#### Available data
****************

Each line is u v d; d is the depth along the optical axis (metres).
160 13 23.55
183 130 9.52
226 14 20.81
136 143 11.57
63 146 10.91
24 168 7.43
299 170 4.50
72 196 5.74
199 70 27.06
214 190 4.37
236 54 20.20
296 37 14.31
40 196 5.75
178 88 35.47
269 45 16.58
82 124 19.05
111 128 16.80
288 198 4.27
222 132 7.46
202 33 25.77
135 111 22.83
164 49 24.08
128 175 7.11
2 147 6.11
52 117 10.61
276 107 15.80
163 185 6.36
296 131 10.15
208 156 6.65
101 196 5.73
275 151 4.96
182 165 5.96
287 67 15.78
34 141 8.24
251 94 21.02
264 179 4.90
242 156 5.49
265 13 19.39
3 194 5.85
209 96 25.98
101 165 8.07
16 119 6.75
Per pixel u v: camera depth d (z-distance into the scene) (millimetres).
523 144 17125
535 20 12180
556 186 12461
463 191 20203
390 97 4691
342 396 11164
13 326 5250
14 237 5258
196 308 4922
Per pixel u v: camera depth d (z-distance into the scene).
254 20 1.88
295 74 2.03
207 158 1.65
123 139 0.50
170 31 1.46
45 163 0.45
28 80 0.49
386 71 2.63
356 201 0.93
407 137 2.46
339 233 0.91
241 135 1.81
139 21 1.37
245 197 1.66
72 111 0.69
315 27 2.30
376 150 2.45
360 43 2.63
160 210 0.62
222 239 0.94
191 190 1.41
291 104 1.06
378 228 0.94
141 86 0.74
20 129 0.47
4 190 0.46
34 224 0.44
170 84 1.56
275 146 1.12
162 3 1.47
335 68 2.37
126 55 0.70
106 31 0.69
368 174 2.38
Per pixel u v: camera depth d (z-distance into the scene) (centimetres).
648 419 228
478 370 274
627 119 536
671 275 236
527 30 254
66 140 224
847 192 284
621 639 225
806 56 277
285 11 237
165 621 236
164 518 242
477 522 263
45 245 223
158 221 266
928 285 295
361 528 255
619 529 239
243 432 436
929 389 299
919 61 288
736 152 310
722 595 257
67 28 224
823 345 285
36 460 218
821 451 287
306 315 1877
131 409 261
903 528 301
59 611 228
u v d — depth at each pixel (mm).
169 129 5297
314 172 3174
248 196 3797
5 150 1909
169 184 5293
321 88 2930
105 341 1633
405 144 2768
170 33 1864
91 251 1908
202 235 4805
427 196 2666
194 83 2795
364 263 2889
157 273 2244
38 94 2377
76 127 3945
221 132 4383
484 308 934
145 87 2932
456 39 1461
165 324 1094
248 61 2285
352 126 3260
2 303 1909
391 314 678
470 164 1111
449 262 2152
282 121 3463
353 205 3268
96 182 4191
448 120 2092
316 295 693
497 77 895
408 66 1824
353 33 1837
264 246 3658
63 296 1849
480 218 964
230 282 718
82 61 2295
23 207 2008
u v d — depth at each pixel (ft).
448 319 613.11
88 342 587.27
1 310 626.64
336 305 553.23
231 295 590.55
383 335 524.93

****************

#### Description of the task
Reproduce the lines of the entries above from the one with "16 119 6.75" to the one with "169 184 5293", both included, exactly and without any other line.

#### Answer for this exercise
16 119 6.75
Per pixel u v: camera depth d (z-distance into the scene) (millimetres).
523 144 17125
535 20 12180
556 186 12461
463 191 20203
390 97 4691
342 396 11164
13 326 5250
14 237 5258
196 308 4922
Per pixel u v: camera depth d (z-distance into the scene).
254 20 1.88
295 74 2.03
207 158 1.65
123 139 0.50
170 31 1.46
45 163 0.45
28 80 0.49
386 71 2.63
356 201 0.93
407 137 2.46
339 233 0.91
241 135 1.81
139 21 1.37
245 197 1.66
72 111 0.69
315 27 2.30
376 150 2.45
360 43 2.63
160 210 0.62
222 239 0.94
191 190 1.41
291 104 1.06
378 228 0.94
141 86 0.74
20 129 0.47
4 190 0.46
34 224 0.44
170 84 1.56
275 146 1.12
162 3 1.47
335 68 2.37
126 55 0.70
106 31 0.69
368 174 2.38
Per pixel u v: camera depth d (z-distance into the scene) (centimetres).
648 419 228
478 370 274
627 119 536
671 275 236
527 30 254
66 140 224
847 192 284
621 639 225
806 56 277
285 11 237
165 621 236
164 518 242
477 522 263
45 245 223
158 221 266
928 285 295
361 528 255
619 529 239
243 432 436
929 389 299
919 61 288
736 152 310
722 595 257
67 28 224
823 345 285
36 460 218
821 451 287
306 315 1877
131 409 261
903 528 301
59 611 228
u v d — depth at each pixel (mm).
169 129 5297
314 172 3174
248 196 3797
5 150 1909
169 184 5293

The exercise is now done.